Hepatitis B Prophylaxis after Liver Transplantation in Korea: Analysis of the KOTRY Database
Authors
Park, Gil-Chun ; Hwang, Shin ; Kim, Myoung Soo ; Jung, Dong-Hwan ; Song, Gi-Won ; Lee, Kwang-Woong ; Kim, Jong Man ; LEE, JAE GEUN ; Ryu, Je Ho ; Choi, Dong Lak ; Wang, Hee-Jung ; Kim, Bong-Wan ; Kim, Dong-Sik ; Nah, Yang Won ; You, Young Kyoung ; Kang, Koo Jeong ; Yu, Hee Chul ; Park, Yo-Han ; Lee, Kyung Jin ; Kim, Yun Kyu
Citation
Journal of Korean Medical Science, Vol.35(6), 2020-02
Hepatitis B Virus ; Recurrence ; Liver Transplantation ; Hepatitis B Immunoglobulin ; Antiviral Agent
Abstract
Background: Prophylaxis for hepatitis B virus (HBV) recurrence is essential after liver transplantation (LT) in HBV-associated recipients. We conducted real-world analysis of HBV prophylaxis after LT in the Korean population. Methods: Korean Organ Transplantation Registry (KOTRY) database and additionally collected data (n = 326) were analyzed with special reference to types of HBV prophylaxis. Results: The study cohort comprised 267 cases of living-donor LT and 59 cases of deceased-donor LT. Hepatocellular carcinoma (HCC) was diagnosed in 232 (71.2%) of these subjects. Antiviral agents were used in 255 patients (78.2%) prior to LT. HBV DNA was undetectable in 69 cases (21.2%) and detectable over wide concentrations in the other 257 patients (78.8%) prior to LT. Polymerase chain reaction analysis of the store blood samples detected HBV DNA in all patients, with 159 patients (48.9%) showing concentrations > 100 IU/mL. Post-transplant HBV regimens during the first year included combination therapy in 196 (60.1%), hepatitis B immunoglobulin (HBIG) monotherapy in 121 (37.1%), and antiviral monotherapy in 9 (2.8%).
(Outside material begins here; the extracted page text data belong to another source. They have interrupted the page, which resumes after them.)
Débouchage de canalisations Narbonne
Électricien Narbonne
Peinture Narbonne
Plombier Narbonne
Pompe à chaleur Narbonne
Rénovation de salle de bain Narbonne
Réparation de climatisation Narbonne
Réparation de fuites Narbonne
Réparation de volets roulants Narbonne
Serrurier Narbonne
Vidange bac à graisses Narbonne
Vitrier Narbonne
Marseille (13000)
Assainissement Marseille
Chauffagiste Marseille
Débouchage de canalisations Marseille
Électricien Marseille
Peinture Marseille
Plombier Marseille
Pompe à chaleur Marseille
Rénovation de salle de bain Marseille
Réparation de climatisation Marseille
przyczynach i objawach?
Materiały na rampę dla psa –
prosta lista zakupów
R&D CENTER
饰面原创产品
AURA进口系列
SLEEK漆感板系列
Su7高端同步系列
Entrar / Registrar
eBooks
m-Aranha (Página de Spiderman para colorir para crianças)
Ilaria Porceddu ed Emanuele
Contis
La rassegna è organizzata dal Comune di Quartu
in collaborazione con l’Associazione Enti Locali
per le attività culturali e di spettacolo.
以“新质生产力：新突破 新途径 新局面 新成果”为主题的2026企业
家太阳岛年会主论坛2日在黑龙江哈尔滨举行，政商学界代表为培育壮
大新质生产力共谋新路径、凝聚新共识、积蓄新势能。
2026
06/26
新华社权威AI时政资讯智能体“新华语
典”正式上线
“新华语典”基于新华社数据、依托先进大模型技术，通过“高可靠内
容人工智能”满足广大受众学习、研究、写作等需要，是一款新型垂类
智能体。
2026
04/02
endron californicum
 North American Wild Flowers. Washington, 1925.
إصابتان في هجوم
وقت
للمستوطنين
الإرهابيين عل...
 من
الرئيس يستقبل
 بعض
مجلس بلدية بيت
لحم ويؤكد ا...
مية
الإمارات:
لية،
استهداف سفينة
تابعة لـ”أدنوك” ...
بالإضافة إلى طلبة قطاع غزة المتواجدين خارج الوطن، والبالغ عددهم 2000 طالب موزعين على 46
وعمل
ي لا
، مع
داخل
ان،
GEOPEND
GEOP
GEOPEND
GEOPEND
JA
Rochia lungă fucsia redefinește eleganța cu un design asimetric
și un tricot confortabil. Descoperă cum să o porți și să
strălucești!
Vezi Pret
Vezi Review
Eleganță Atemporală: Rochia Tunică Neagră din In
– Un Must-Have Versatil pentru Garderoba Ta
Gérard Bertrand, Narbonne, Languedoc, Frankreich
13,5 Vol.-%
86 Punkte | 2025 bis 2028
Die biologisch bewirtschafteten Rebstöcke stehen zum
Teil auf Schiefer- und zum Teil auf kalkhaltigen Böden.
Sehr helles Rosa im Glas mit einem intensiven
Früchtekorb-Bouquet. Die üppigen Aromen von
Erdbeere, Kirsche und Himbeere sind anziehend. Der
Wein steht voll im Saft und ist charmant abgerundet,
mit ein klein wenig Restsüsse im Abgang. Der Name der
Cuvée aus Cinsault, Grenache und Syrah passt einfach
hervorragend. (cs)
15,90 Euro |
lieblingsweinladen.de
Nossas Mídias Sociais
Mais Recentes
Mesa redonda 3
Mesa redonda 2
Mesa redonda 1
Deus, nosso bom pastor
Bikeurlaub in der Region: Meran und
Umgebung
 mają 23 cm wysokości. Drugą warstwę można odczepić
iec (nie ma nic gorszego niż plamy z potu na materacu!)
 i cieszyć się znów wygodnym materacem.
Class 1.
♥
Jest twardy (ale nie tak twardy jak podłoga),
In the second post-transplant year, these regimens had changed to combination therapy in 187 (57.4%), HBIG monotherapy in 112 (34.4%), and antiviral monotherapy in 27 (8.3%). Trough antibody to hepatitis B surface antigen titers > 500 IU/mL and >1,000 IU/mL were observed in 61.7% and 25.2%, respectively. The mean simulative half-life of HBIG was 21.6 +/- 4.3 days with a median 17.7 days. Up to 2-year follow-up period, HCC recurrence and HBV recurrence developed in 18 (5.5%) and 6 (1.8%), respectively. HCC recurrence developed in 3 of 6 patients with HBV recurrence. Conclusion: Combination therapy is the mainstay of HBV prophylaxis protocols in a majority of Korean LT centers, but HBIG was often administered excessively. Individualized optimization of HBIG treatments using SHL is necessary to adjust the HBIG infusion interval.